* **DATA EXTRACTS**:
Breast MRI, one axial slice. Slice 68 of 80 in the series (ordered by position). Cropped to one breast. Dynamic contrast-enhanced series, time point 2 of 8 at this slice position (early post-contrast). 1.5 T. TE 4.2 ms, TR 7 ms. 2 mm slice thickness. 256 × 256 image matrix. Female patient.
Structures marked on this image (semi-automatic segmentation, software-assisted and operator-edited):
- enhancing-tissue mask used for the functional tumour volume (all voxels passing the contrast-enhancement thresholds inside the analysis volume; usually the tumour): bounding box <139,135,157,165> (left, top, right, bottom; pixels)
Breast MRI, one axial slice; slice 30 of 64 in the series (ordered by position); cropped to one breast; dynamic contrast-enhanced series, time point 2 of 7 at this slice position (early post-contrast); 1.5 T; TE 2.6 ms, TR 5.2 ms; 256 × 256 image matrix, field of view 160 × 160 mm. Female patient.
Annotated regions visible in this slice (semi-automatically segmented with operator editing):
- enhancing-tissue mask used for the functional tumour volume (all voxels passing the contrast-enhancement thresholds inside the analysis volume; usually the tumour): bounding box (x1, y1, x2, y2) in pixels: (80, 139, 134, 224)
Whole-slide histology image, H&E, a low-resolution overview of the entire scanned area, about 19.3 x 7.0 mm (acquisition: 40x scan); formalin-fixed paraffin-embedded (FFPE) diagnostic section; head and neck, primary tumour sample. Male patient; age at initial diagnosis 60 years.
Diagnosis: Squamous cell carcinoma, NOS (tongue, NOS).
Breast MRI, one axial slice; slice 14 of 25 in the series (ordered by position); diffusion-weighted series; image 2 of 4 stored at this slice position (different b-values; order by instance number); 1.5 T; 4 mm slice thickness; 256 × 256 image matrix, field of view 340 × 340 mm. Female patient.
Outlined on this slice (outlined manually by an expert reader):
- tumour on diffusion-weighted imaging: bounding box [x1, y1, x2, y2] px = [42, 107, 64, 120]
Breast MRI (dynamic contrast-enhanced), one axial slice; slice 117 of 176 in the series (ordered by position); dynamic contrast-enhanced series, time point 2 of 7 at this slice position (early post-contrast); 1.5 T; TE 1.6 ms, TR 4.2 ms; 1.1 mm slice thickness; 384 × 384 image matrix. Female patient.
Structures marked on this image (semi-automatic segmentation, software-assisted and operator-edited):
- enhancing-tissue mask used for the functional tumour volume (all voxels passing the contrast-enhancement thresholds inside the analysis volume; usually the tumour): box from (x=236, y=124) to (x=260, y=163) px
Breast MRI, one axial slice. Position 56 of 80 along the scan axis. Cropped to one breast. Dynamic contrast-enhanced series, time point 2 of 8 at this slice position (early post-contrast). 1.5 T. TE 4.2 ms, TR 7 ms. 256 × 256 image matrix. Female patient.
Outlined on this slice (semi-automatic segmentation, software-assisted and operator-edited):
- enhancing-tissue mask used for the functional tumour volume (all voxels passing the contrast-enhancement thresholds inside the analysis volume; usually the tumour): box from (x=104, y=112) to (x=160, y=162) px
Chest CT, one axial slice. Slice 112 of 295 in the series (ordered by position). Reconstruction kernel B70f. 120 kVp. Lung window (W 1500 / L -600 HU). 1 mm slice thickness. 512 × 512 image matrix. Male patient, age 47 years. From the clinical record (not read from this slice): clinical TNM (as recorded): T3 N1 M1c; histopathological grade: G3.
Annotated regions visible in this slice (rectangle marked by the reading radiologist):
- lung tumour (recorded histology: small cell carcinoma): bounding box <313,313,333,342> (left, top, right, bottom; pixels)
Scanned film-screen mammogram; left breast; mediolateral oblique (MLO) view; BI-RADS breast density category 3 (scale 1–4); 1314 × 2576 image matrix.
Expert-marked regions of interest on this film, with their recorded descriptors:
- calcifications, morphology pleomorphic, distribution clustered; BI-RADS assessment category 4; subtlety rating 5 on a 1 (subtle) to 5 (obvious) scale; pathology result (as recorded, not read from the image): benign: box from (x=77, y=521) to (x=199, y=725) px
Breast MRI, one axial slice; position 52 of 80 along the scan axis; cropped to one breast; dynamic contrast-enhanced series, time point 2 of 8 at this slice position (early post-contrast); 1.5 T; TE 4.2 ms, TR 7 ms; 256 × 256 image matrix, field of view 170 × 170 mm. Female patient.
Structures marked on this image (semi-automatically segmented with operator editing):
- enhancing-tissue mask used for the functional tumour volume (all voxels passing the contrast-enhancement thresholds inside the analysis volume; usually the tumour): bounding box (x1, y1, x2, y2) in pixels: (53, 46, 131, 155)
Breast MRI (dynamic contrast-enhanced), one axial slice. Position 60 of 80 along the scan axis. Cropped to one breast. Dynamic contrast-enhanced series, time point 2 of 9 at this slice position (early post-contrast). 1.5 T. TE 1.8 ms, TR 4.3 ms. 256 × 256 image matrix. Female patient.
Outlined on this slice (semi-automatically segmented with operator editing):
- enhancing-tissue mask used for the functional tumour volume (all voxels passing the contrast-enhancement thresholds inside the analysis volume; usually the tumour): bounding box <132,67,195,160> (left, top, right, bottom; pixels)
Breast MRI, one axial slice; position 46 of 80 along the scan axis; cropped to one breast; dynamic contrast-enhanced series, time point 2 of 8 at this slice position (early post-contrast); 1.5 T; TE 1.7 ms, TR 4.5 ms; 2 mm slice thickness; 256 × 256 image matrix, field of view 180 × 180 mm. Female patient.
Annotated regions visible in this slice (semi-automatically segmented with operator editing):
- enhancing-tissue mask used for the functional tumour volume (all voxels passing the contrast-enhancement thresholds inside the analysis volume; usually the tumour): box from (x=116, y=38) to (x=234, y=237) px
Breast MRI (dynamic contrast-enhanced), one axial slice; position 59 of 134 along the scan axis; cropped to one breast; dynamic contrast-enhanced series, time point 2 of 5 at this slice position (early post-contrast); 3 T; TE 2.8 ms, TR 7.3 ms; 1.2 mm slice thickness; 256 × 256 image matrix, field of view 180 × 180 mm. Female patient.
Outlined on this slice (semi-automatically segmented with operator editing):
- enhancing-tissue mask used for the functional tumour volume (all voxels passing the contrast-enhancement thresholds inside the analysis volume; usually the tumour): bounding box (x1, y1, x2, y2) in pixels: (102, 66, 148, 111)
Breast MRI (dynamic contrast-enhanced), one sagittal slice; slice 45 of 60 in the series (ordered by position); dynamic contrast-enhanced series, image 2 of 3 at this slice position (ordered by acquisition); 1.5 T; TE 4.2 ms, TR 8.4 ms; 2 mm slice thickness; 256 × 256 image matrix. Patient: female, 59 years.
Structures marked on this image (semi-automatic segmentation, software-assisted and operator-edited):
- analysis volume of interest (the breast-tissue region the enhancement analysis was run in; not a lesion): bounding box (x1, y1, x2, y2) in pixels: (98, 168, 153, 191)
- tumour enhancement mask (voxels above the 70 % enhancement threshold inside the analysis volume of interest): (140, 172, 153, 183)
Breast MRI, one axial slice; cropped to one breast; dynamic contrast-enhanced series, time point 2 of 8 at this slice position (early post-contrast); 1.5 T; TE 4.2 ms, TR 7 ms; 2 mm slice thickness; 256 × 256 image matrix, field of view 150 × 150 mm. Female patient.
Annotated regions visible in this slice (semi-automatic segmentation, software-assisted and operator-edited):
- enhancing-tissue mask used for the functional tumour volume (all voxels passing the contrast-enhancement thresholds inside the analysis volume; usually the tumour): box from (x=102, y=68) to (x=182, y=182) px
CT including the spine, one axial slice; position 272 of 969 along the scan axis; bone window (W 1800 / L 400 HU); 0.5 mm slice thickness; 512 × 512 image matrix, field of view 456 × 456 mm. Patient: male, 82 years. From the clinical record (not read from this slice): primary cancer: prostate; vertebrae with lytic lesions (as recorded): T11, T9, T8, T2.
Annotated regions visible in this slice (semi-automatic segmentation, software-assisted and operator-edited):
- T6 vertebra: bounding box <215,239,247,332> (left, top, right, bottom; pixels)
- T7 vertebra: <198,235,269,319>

* **ABOUT THIS TASK**:
A verbatim transcription is needed of the lines above, starting at the line with "Breast MRI, one axial slice; slice 14" and ending at the line with "Scanned film-screen mammogram;", both included, and of nothing else.

* **RESPONSE BOX**:
Breast MRI, one axial slice; slice 14 of 25 in the series (ordered by position); diffusion-weighted series; image 2 of 4 stored at this slice position (different b-values; order by instance number); 1.5 T; 4 mm slice thickness; 256 × 256 image matrix, field of view 340 × 340 mm. Female patient.
Outlined on this slice (outlined manually by an expert reader):
- tumour on diffusion-weighted imaging: bounding box [x1, y1, x2, y2] px = [42, 107, 64, 120]
Breast MRI (dynamic contrast-enhanced), one axial slice; slice 117 of 176 in the series (ordered by position); dynamic contrast-enhanced series, time point 2 of 7 at this slice position (early post-contrast); 1.5 T; TE 1.6 ms, TR 4.2 ms; 1.1 mm slice thickness; 384 × 384 image matrix. Female patient.
Structures marked on this image (semi-automatic segmentation, software-assisted and operator-edited):
- enhancing-tissue mask used for the functional tumour volume (all voxels passing the contrast-enhancement thresholds inside the analysis volume; usually the tumour): box from (x=236, y=124) to (x=260, y=163) px
Breast MRI, one axial slice. Position 56 of 80 along the scan axis. Cropped to one breast. Dynamic contrast-enhanced series, time point 2 of 8 at this slice position (early post-contrast). 1.5 T. TE 4.2 ms, TR 7 ms. 256 × 256 image matrix. Female patient.
Outlined on this slice (semi-automatic segmentation, software-assisted and operator-edited):
- enhancing-tissue mask used for the functional tumour volume (all voxels passing the contrast-enhancement thresholds inside the analysis volume; usually the tumour): box from (x=104, y=112) to (x=160, y=162) px
Chest CT, one axial slice. Slice 112 of 295 in the series (ordered by position). Reconstruction kernel B70f. 120 kVp. Lung window (W 1500 / L -600 HU). 1 mm slice thickness. 512 × 512 image matrix. Male patient, age 47 years. From the clinical record (not read from this slice): clinical TNM (as recorded): T3 N1 M1c; histopathological grade: G3.
Annotated regions visible in this slice (rectangle marked by the reading radiologist):
- lung tumour (recorded histology: small cell carcinoma): bounding box <313,313,333,342> (left, top, right, bottom; pixels)
Scanned film-screen mammogram; left breast; mediolateral oblique (MLO) view; BI-RADS breast density category 3 (scale 1–4); 1314 × 2576 image matrix.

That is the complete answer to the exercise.